Hamilton’s father: Verdict a ‘tremendous relief’
Ronald Hamilton’s father, Ronald Whaley Hamilton, a retired major with the Charleston, South Carolina, police department, commented on behalf of Ronald Hamilton’s relatives, several of whom attended the sentencing hearing.
“It’s a tremendous relief,” the elder Hamilton said of the verdict. “This has been about a three-year process. We have always been crying for mercy. In this case, we felt the death penalty was not warranted.”
The elder Hamilton testified during the trial about the fraught relationship he had with his son, who was the product, along with a younger daughter, of a long-term extramarital affair.
The elder Hamilton was in touch with the children when they were little but then went for years without being in contact. The elder Hamilton told jurors he re-connected with his son when the younger Hamilton was stationed in Iraq. He said he regretted not having a larger role in his son’s life but was also grateful that “Ronnie” forgave him and welcomed him back into his life when he was a young adult.

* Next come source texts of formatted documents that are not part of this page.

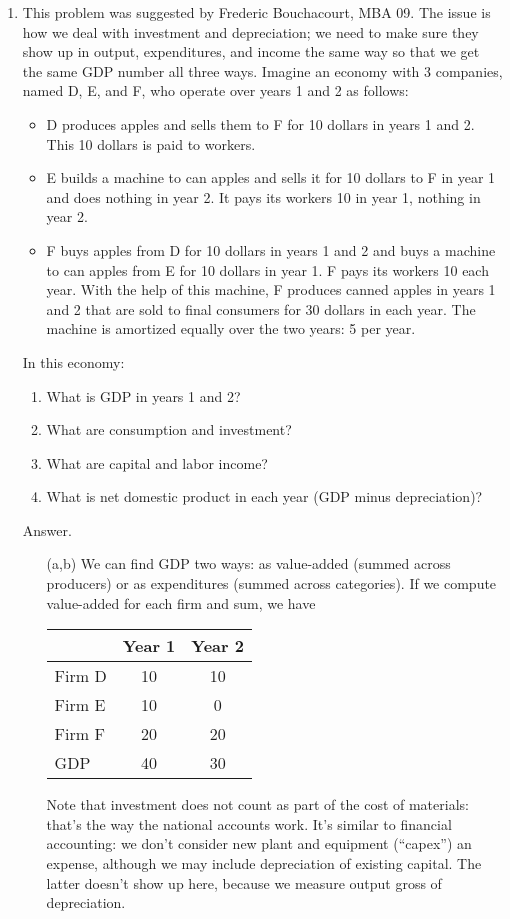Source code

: \documentclass[12pt,letterpaper]{article}
\begin{document}
\begin{enumerate}
\item
This problem was suggested by Frederic Bouchacourt, MBA 09.
The issue is how we deal with investment and depreciation;
we need to make sure they show up in output, expenditures, and income
the same way so that we get the same GDP number all three ways.
Imagine an economy with 3 companies,
named D, E, and F,
who operate over years 1 and 2 as follows:
\begin{itemize}
\item D produces apples and sells them to F for 10 dollars
    in years 1 and 2.
    This 10 dollars is paid to workers.
\item E builds a machine to can apples and sells it for 10 dollars to F in year 1 and does nothing in year 2.
    It pays its workers 10 in year 1, nothing in year 2.
\item  F buys apples from D for 10 dollars in years 1 and 2 and buys a machine to can apples from E for 10 dollars in year 1.
    F pays its workers 10 each year.
    With the help of this machine, F produces canned apples in years 1 and 2 that are sold to final consumers for 30 dollars in each year.
The machine is amortized equally over the two years:  5 per year.
\end{itemize}
In this economy:
\begin{enumerate}
\item What is GDP in years 1 and 2?
\item What are consumption and investment?
\item What are capital and labor income?
\item What is net domestic product in each year
(GDP minus depreciation)?
\end{enumerate}

Answer.
\begin{enumerate}
\item[(a,b)]
We can find GDP two ways:  as value-added (summed across producers)
or as expenditures (summed across categories).
If we compute value-added for each firm and sum, we have
%
    \begin{center}
    \begin{tabular}{lcc}
            &  Year 1  & Year 2 \\
            \hline
    Firm D  &  10      &  10   \\
    Firm E  &  10      &  0 \\
    Firm F  &  20      &  20  \\
    \hline
    GDP     &  40   &    30
    \end{tabular}
    \end{center}
%
Note that investment does not count as part of the cost
of materials:  that's the way the national accounts work.
It's similar to financial accounting:  we don't consider
new plant and equipment (``capex'') an expense,
although we may include depreciation of existing capital.
The latter doesn't show up here, because we measure output
gross of depreciation.


\end{enumerate}
\end{enumerate}
\end{document}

After the verdict, the elder Hamilton said his son is “remorseful” about the shooting.
“We are pleased that the jury did not issue a death sentence. We thank God for his mercy. We thank the jury for its verdict,” Ronald Whaley Hamilton said.
“We as a family continue to pray for all the family members of the victims and those who were affected by this incident, and we also pray for the Prince William community.”